Antimicrobial evaluation of different Ti substrates in vitro. (A) E.coli and S.aureus colony formation on LB agarose plates for 18 h after culturing with different Ti substrates for 12 h. Antibacterial rates of (B) E.coli and (C) S.aureus were calculated by colony numbers normalized to the control group of FG Ti, n = 3. (D) FE-SEM observation of the early morphology of S.aureus and E.coli adhered on different Ti substrates for 24 h. White boxed regions were enlarged at the upper right corner. Scale bars: 5 or 2 μm. (E) TEM images of bacterial sections after being treated with PBS and RLS solution (1 mg/ml) for 1 h. Black dotted box: the magnification area. Scale bars: 1 μm, 200 nm. *P < 0.05, NS, no significance.

Figure 5.

Osseointegration of FG Ti, FG Ti-P/pEGFP-6, FG Ti-P/pBMP2-6 rods at the third and sixth weeks after implantation. The implants were screwed into rods with a diameter of 2.0 mm, and length of 4.0 mm and placed at the rat femoral condyle. (A) 3D micro-CT reconstruction images of femoral condyles captured from various angles (front view, left view, rearview), showing the status of the implants and osteointegration progress after surgery at indicated time points. The acquisitions were performed on a micro-CT system at a resolution of 18 μm at 90 kV, 80 μA. (B) Micro-CT quantitative analyses of the osteogenesis indices, including BV/TV, BMC, BMD, Tb. N, Tb. Th, Tb. Sp in the third and sixth weeks using Mimics Medical 21.0 software within 1 mm around the implants (n = 5). pEGFP is a control for the osteogenic gene pBMP2. *P < 0.05, NS, no significance.

Figure 6.

Bone integration effect of different Ti implants in the sixth week after surgery. (A) Optical microscope images of bone tissue around the different implants stained with toluidine blue on hard-tissue slices.
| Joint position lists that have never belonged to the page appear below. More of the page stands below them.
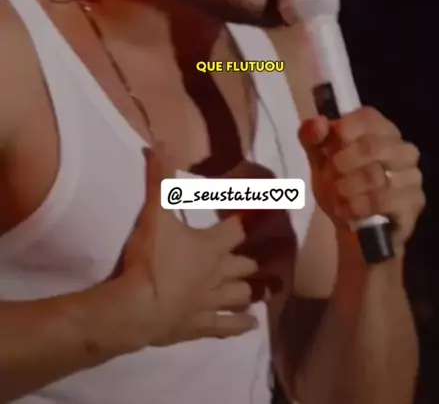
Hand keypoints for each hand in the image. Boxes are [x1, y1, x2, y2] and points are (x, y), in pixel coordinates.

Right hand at [112, 145, 258, 350]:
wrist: (138, 308)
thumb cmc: (151, 259)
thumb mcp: (154, 214)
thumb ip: (159, 179)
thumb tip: (161, 143)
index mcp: (211, 246)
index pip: (237, 227)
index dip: (250, 217)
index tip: (266, 208)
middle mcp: (219, 274)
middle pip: (243, 265)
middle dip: (250, 260)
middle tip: (259, 257)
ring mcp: (211, 303)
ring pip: (240, 296)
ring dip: (250, 292)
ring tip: (260, 291)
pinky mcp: (201, 326)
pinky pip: (227, 328)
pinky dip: (240, 326)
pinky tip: (252, 325)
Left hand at [299, 108, 424, 251]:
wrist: (354, 225)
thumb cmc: (338, 182)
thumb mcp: (318, 157)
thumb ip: (312, 136)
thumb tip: (318, 122)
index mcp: (381, 128)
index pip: (367, 118)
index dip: (342, 132)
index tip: (327, 150)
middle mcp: (403, 148)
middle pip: (370, 146)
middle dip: (341, 164)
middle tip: (328, 177)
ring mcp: (412, 175)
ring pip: (375, 175)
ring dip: (347, 188)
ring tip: (336, 196)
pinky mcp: (414, 202)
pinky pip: (383, 200)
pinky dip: (358, 206)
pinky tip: (347, 211)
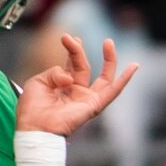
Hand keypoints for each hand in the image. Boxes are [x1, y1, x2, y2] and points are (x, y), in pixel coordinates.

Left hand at [16, 36, 137, 137]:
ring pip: (104, 78)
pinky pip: (112, 92)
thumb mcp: (38, 82)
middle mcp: (76, 93)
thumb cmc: (32, 110)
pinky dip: (124, 80)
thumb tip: (70, 77)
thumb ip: (55, 72)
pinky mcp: (93, 107)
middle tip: (74, 38)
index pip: (72, 65)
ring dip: (109, 60)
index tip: (67, 38)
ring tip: (108, 42)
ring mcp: (86, 100)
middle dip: (78, 51)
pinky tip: (134, 67)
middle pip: (84, 67)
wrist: (34, 128)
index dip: (72, 50)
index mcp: (62, 87)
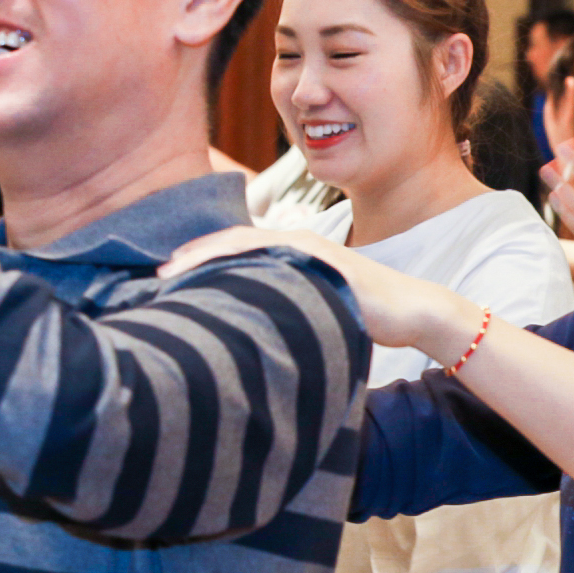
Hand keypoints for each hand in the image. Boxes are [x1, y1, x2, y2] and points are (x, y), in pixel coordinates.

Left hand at [160, 225, 475, 356]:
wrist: (416, 312)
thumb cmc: (371, 313)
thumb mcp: (324, 306)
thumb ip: (293, 306)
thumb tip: (258, 332)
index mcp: (297, 252)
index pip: (240, 246)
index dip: (202, 256)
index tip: (168, 273)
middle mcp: (301, 244)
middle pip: (237, 240)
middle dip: (195, 255)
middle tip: (158, 274)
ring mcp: (314, 251)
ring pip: (250, 245)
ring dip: (209, 257)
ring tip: (175, 275)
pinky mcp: (327, 264)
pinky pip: (279, 260)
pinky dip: (247, 265)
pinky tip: (224, 279)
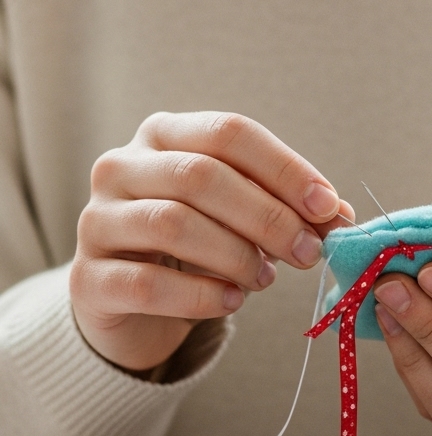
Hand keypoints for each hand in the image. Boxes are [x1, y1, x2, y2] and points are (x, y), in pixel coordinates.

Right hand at [71, 111, 352, 372]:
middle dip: (267, 216)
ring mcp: (96, 220)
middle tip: (308, 252)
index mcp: (163, 134)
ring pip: (172, 225)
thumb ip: (286, 209)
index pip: (228, 133)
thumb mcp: (240, 217)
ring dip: (235, 255)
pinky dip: (201, 296)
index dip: (284, 168)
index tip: (328, 206)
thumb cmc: (193, 246)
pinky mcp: (87, 278)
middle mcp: (121, 166)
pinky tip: (231, 302)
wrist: (128, 302)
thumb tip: (340, 217)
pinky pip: (147, 284)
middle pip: (201, 176)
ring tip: (265, 279)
Yellow dotted box: magnification areas. White arrows: new bone. Scale bars: 600 μm, 250 μm. (B) CLSM images of the new bone formation tissue around the implants of FG Ti, FG Ti-P/pEGFP-6 and FG Ti-P/pBMP2-6 by CA and TE labeling. The rats were serially intraperitoneally injected with CA (1%, w/w, 30 mg/kg) and TE (1%, w/w, 30 mg/kg) for 14 and 3 days before execution, respectively. The tissue sections were observed by CLSM with 488 nm (CA) and 405 nm (TE) excitation, respectively. Scale bar: 50 μm. The red arrows referred to the spacing between green and yellow fluorescence. Quantitative statistics of (C) new bone areas and (D) BIC by toluidine blue staining and (E) bone mineralization deposition rates (MAR) from CA and TE fluorescence labeling. n = 5, *P < 0.05.